━━ Supplied records ━━

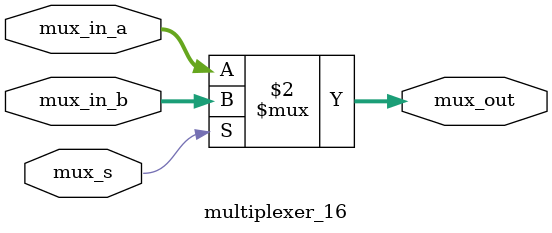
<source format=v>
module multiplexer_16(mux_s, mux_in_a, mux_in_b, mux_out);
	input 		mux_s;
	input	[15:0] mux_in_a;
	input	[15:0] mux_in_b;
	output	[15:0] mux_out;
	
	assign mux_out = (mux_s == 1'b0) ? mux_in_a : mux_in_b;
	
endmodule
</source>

━━━

* _Task directions_:
Find the string "input" in the data. Report each line it appears in.

* _Output of the task_:
	input 		mux_s;
	input	[15:0] mux_in_a;
	input	[15:0] mux_in_b;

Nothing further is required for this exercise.